Some prelates got upset and condemned this as magic. But there was not enough wood in the entire port to burn all those who rightly or wrongly would have been accused of witchcraft. The gypsies - at that time they were called 'Egyptians' - were on good neighbourly terms with the watchmaker. Perhaps it was because of this that a rumour developed and gained currency, according to which the pious Biber was in reality in possession of forbidden secrets. With the passage of time this could not be denied.
Some of his clients - the oldest and wealthiest - seemed to be less and less affected by the burden of years. They were rejuvenated, and old men beheld with astonishment those they believed to be their contemporaries become once again men in their prime...
It was discovered that Biber had in great secrecy made watches for them that were little concerned with telling the time: they ran backwards. The person whose name was engraved on the watchwork arbors saw their fate linked to that of the object. He went into reverse, retrogressing through the term of life he'd already lived, he was restored to youth...
A brotherhood established itself among the beneficiaries of the marvellous secret. Many years passed...
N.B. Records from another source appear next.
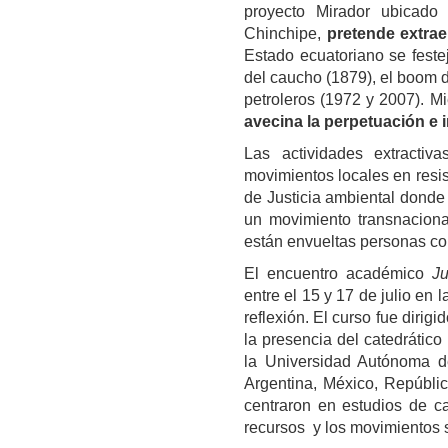
proyecto Mirador ubicado
Chinchipe,
pretende extrae
Estado ecuatoriano se feste
del caucho (1879), el boom 
petroleros (1972 y 2007). M
avecina la perpetuación e 
Las actividades extracti
movimientos locales en resi
de Justicia ambiental donde 
un movimiento transnaciona
están envueltas personas co
El encuentro académico
Ju
entre el 15 y 17 de julio en
reflexión. El curso fue diri
la presencia del catedrático
la Universidad Autónoma de
Argentina, México, Repúblic
centraron en estudios de c
recursos y los movimientos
And then one day Oswald Biber received a visit from his assembled clients. They entreated him:
'Could you not make the mechanisms that rule our lives keep going without progressing any further?'
'Alas! That's impossible... But consider yourselves lucky: you would have been long dead if I hadn't done this for you...'
'But we don't want to get any younger! We dread adolescence, oblivious youth, the dark night of early childhood, and the inescapable doom of returning to limbo... We cannot bear the haunting prospect of that inexorable date, the preordained date of our demise...'
'I can do nothing, nothing more for you...'
'But we've known you for so many years now, and why do you still look the same as ever? You seem to be ageless...'
'Because the master I had in Venice, in times long gone by, who did not, to my great regret, impart all his knowledge, made this watch here for me.
'The hands run alternatively clockwise and anticlockwise... I age and rejuvenesce every other day...'
Unconvinced, the candidates for the eternity of their flesh went away and conferred. It was decided that they would go back to Biber the sorcerer at night and compel him by whatever means necessary to do as they wanted.
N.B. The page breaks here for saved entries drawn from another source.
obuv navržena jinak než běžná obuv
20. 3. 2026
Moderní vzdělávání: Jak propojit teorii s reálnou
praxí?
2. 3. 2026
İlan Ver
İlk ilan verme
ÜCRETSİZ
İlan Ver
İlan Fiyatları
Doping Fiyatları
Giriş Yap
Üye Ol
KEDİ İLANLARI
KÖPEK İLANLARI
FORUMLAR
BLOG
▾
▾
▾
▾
They invaded his house but did not find him there. Each of them had also come with the secret intention of stealing the watchmaker's watch, the only, deeply reassuring, one of its kind...
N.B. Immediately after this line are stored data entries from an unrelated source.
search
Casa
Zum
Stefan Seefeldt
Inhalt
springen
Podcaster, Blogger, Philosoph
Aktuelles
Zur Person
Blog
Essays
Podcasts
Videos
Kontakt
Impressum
They fought savagely among themselves, and in their struggle the object that controlled all the others was shattered.
Their watches stopped immediately, and immediately these fine fellows died. Their corpses were discovered and solemnly execrated. They were piled up in a charnel house in a place where 'the soil was so putrifacient that a body decayed in nine days...'
At the time I almost regretted having mentioned this to Cyril. I'd already noticed his subtle turn of thought, appreciated the soundness of some of his advice. The unanimous opinion of folk in the neighbourhood could be summed up in these words: Cyril knows things that others don't. But I wasn't aware that he was the holder of a secret - his own - and that to be reminded of it was so painful to him. All I said was:
'Are you at all familiar with a legend... Time running backwards... Oswald Biber...'
He paled, he began to tremble. In a broken voice, staring at me with a kind of terror, he said as if to himself, 'So you too are in the know? It's much more serious than I thought...'
For a moment there was infinite distress in his eyes, rising out of the depths of the ages.
And then he recovered, and we spoke of other things.